Наси воспринимали возможность перехода в христианство несколько иначе. Они во многом походили на китайцев, которые в целом не отличаются особой религиозностью в западном значении этого слова. Китайцы одновременно и вполне искренне исповедуют буддизм, даосизм, культ предков (конфуцианство) и анимизм – и, если потребуется, примут и христианство. Подобным же образом наси приняли ламаизм (тантрический буддизм), буддизм Махаяны, даосизм и конфуцианство в дополнение к своим древним религиям – анимизму и шаманизму. Это была, можно сказать, «сборная» вера, в которой каждая религия использовалась для тех или иных конкретных нужд. Буддизм был хорош для похорон и молитв за упокой мертвых. Даосизм удовлетворял мистические и эстетические потребности. Культ предков был необходим живым для ощущения своей неразрывной связи с усопшими. Анимизм отдавал должное существованию неведомых сил и сущностей, скрытых в природе, и подсказывал, как с ними обращаться. Шаманизм был незаменим, когда живым или мертвым требовалась защита от злых духов. Помимо этих верований, наси исповедовали унаследованную ими от предков глубоко укорененную и в высшей степени практичную жизненную философию эпикурейского толка. Согласно этой философии, земное существование есть хоть и временная, однако весьма важная и существенная часть бытия. Жизнь не отличается совершенством и полна печалей, но тем не менее хороша; и пока она длилась, каждый наси считал своим священным долгом проживать ее с полной отдачей. Хотя традиция и священные тексты утверждали, что в загробной жизни верующих ожидают блаженство и покой, наси питали на этот счет определенные сомнения, да и те немногие духи, которым удавалось на краткий миг вернуться в царство живых посредством медиумов, давали о ней слишком обрывочные сведения. Поэтому наси предпочитали не полагаться на обещанные в отдаленном будущем райские кущи, а в полной мере радоваться земной жизни. Счастье, к которому должен был стремиться каждый наси, состояло в обладании множеством плодородных полей и фруктовых садов, скота и лошадей, просторным домом, красивой женой, большим количеством детей, как мальчиков, так и девочек, полными амбарами зерна, запасами ячьего масла и другого продовольствия, десятками кувшинов вина, изрядной половой силой и хорошим здоровьем – а также в непрерывных пикниках и танцах с добрыми друзьями на усыпанных цветами горных лугах.

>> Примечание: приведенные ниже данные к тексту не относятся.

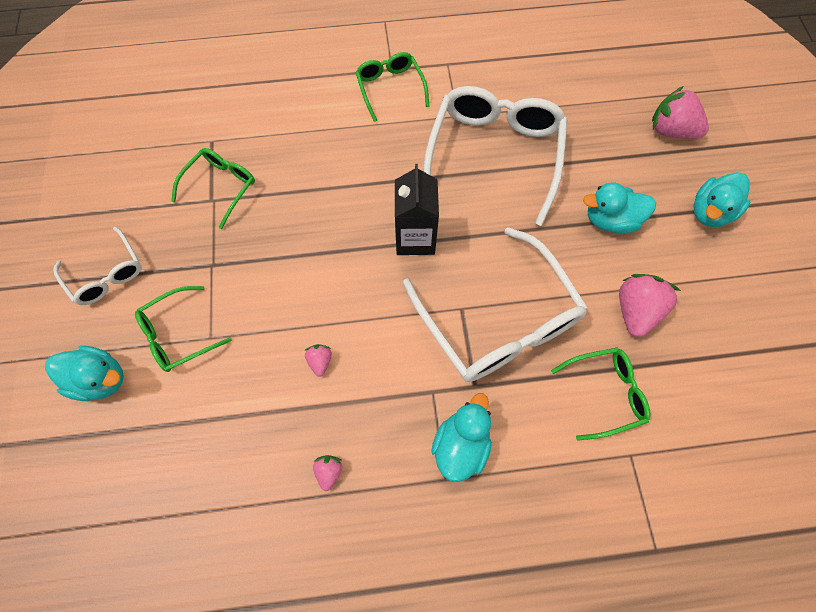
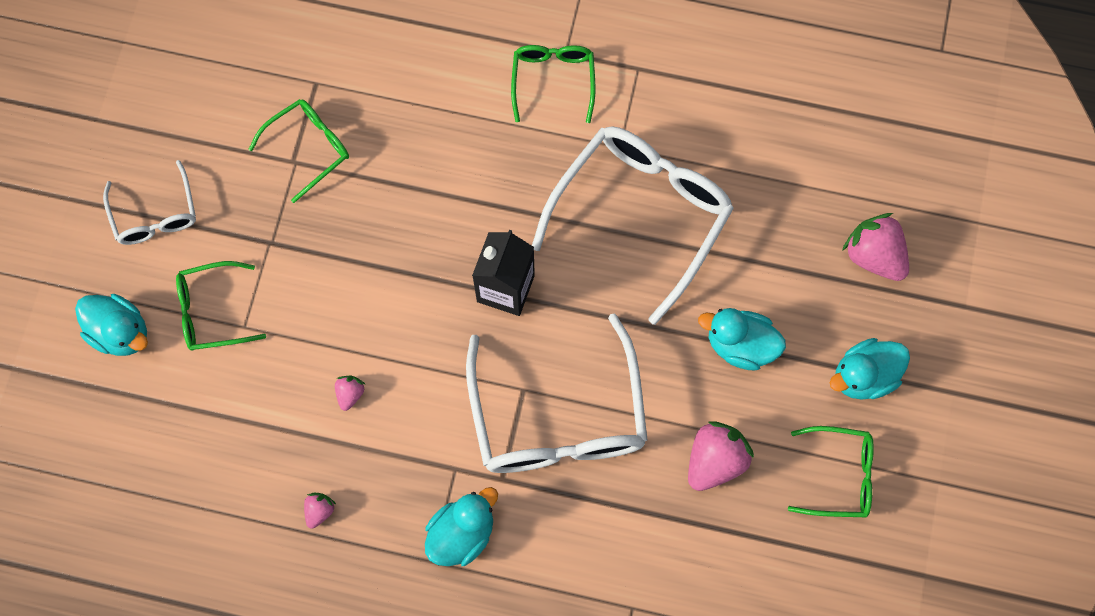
camera: 20 degrees right, 5 degrees up
(606, 393) = (637, 536): green glasses -> green glasses (840, 475)

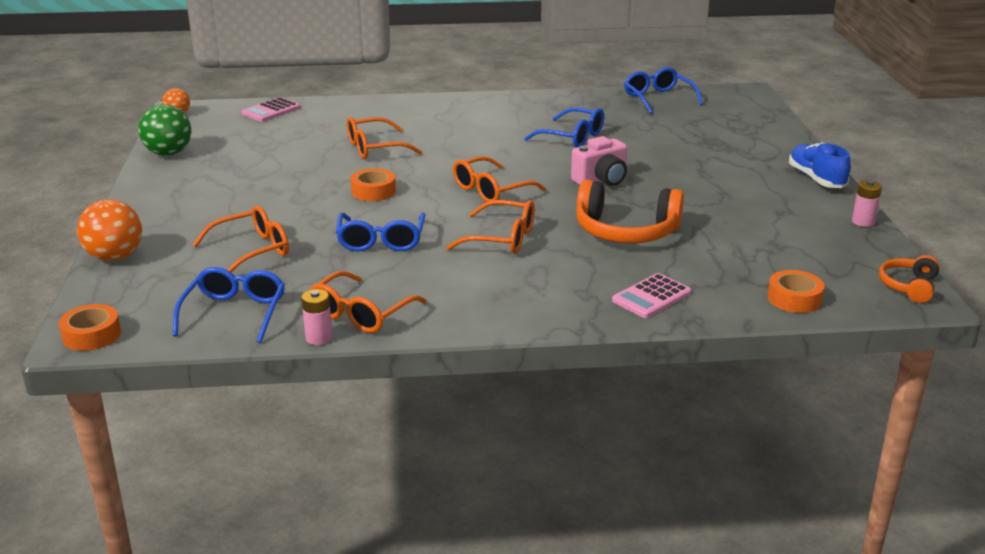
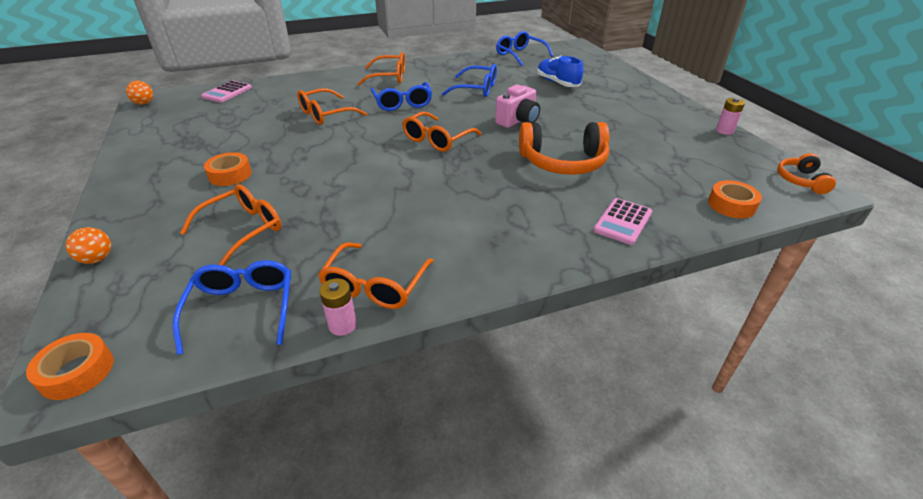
camera: 15 degrees left, 10 degrees up
(115, 257) = (97, 259): orange ball -> orange ball, size x0.57
(168, 153) = (140, 140): green ball -> none
(373, 191) = (339, 153): orange tape -> orange tape (230, 175)
(381, 241) = (364, 201): blue glasses -> blue glasses (402, 103)
(502, 238) = (468, 183): orange glasses -> orange glasses (389, 77)
(816, 179) = (667, 101): blue shoe -> blue shoe (557, 83)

Не следует забывать, что наси были простым народом, так что перечисленные пасторальные радости полностью удовлетворяли все их стремления и амбиции. Если рассматривать их жизнь с этой точки зрения, нельзя не признать, что они успешно достигали тех жизненных целей, которые очерчивала перед ними их философская система. На сотни километров вокруг не было другого настолько же процветающего и приятного для жизни места, как Лицзянская долина, – да и места, где люди больше радовались бы жизни. Что могли дать им миссионеры секты, которой удалось закрепиться в Лицзяне? Они настаивали на отказе от всего, что близко и дорого сердцу наси, – вино и табак были запрещены, равно как и танцы и флирт с красивыми девушками на нескончаемых пикниках. Запрещались медиумические сеансы и общение с духами близких, всегда готовыми прийти на помощь. Культ предков порицался, любые сношения с красивейшими монастырями и храмами следовало прервать. «Что же нам тогда останется?» – спрашивали себя наси. Это не жизнь, а смерть при жизни, – заключали эти веселые, жизнелюбивые люди. В конечном итоге никто из них так и не обратился в христианство.